Depuis juin 2020, le nombre de personnes détenues dans l'Hexagone a de nouveau augmenté de 25,3%. Une augmentation qui n'a rien de nouveau : en 40 ans, le nombre de prisonniers en France a déjà plus que doublé. En réalité, 56 prisons affichent déjà une densité supérieure à 150%, et même à 200% dans six établissements pénitentiaires. Bilan : des conditions d’incarcération déplorables. Une situation qui a d’ailleurs amené la France à être condamnée en 2020 par la Cour européenne des droits de l'homme. Il faut imaginer des milliers de détenus à deux ou trois par cellule, certains dormant sur des matelas, avec moins d’un mètre carré d’espace vital par personne, 24 heures sur 24. D’où la nécessité de « lâcher du lest » pour éviter que la cocotte-minute pénitentiaire n’explose.

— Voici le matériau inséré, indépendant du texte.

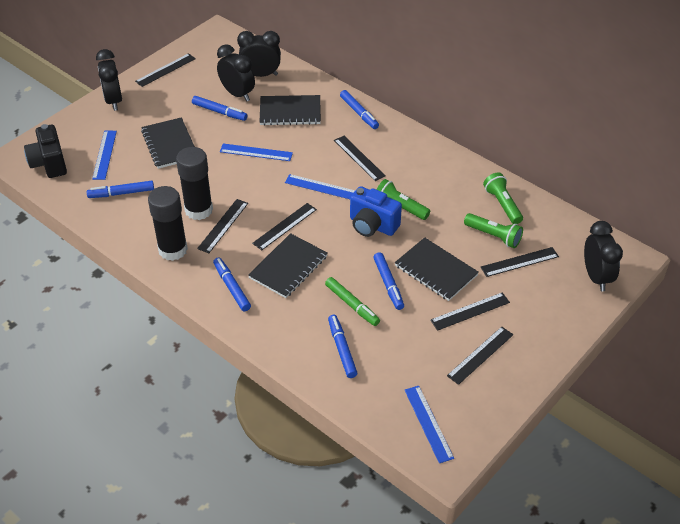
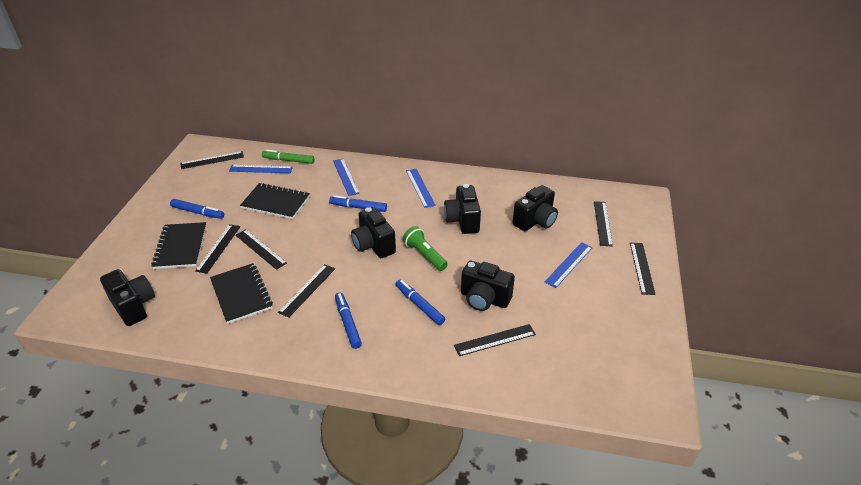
black camera: [24,124,67,178] = 1 -> [100,269,155,326] [351,207,396,258] [444,184,481,234] [461,261,515,311] [513,185,558,231] = 5
black clock: [96,49,122,111] [217,44,255,101] [237,31,281,77] [584,221,623,291] = 4 -> none = 0
black glue stick: [148,186,188,261] [176,147,213,220] = 2 -> none = 0
black notebook: [141,117,195,169] [248,233,327,298] [260,95,321,126] [395,237,479,301] = 4 -> [151,222,207,269] [210,263,273,324] [240,183,310,219] = 3
blue camera: [350,186,402,237] = 1 -> none = 0
blue marker: [86,181,154,198] [192,96,247,121] [213,257,251,311] [328,315,357,378] [340,90,379,129] [373,252,404,310] = 6 -> [170,199,224,219] [329,195,387,212] [335,293,362,349] [396,280,445,325] = 4
green flashlight: [376,179,430,220] [464,213,523,248] [483,173,523,224] = 3 -> [403,226,448,271] = 1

Qui est en prison ? Avant tout des hommes : seules 3,5% des personnes incarcérées sont des femmes, et 0,8% des mineurs. À noter que plus du quart des détenus (26,9%) ne sont en fait que des prévenus, en attente de jugement, et par conséquent encore présumés innocents. Malheureusement pour eux, la densité carcérale dans les maisons d’arrêt où ils se trouvent, avec les condamnés à de courtes peines, culmine à 142,8%. Par ailleurs, plus d'un détenu sur quatre est de nationalité étrangère : au 1er juillet, sur 72 020 détenus, l'administration pénitentiaire recensait 53 952 Français et 18 068 étrangers. Si le parallèle peut sembler facile, ce chiffre correspond globalement à la surpopulation carcérale. D'autant plus que ces prisonniers purgent leurs peines jusqu'au bout, sauf à accepter une « libération conditionnelle expulsion ».. Quelles sont les origines les plus représentées en détention ? D'abord l'Afrique du nord (2093 Marocains, 1254 Tunisiens, mais surtout 3974 Algériens, chiffre en hausse d'un tiers comparé à 2021). Suivent les délinquants roumains (982), les autres nationalités présentes en prison ne comptant chacune que 250 à 300 de leurs ressortissants derrière les barreaux.
La justice française est-elle laxiste ? Il est vrai que selon l'édition 2022 des chiffres clés de la justice, seulement 21% des 555 078 peines prononcées en 2021 auront été de la prison ferme. En effet, les principales peines demeurent du sursis, des amendes et des travaux d'intérêt général. Seulement 27% des mineurs arrêtés ont été poursuivis l'an passé. Alors que le nombre de places de prison reste toujours largement inférieur aux besoins, 41% des individus condamnés pour des délits en 2021 étaient aussi des récidivistes. Et derrière les murs, les barreaux, que se passe-t-il ? Selon les constats dressés par l'Institut pour la Justice, les parloirs sont bien souvent devenus des salons familiaux, sans surveillance. Les fouilles sont presque interdites et ne peuvent être décidées que par un gradé. Les « projections » de paquets par dessus les murs foisonnent, et la drogue circule librement derrière les barreaux, touchant plus d'un quart de ceux vivant derrière, entre haschich et cocaïne. Quid de la réinsertion ? Avec seulement un détenu sur quatre au travail, notamment faute d'entreprises volontaires, elle est mal engagée... En fait, la quasi-inexistence de toute préparation à la sortie compromet d'emblée tout parcours d’insertion ou de réinsertion.
Et demain ? Rien ne permet de prédire que les choses s'arrangeront. Et ce contrairement aux pays voisins : le taux d’incarcération a baissé de 12,9% en Allemagne, et de 17,4% aux Pays-Bas ces dix dernières années. À l'inverse, à l'horizon 2027, les autorités françaises tablent sur 80 000 prisonniers. Mais où iront-ils donc ? En 2017, lors de sa première campagne présidentielle, Emmanuel Macron promettait la création de 15 000 places supplémentaires. Seules 2000 ont pour l'instant été créées. Quelques centaines seront sans doute livrées d'ici à 2025. Dans ces conditions, on comprend mieux pourquoi le Garde des Sceaux souhaite privilégier les mesures alternatives à l'incarcération, comme l'assignation à résidence ou la surveillance électronique.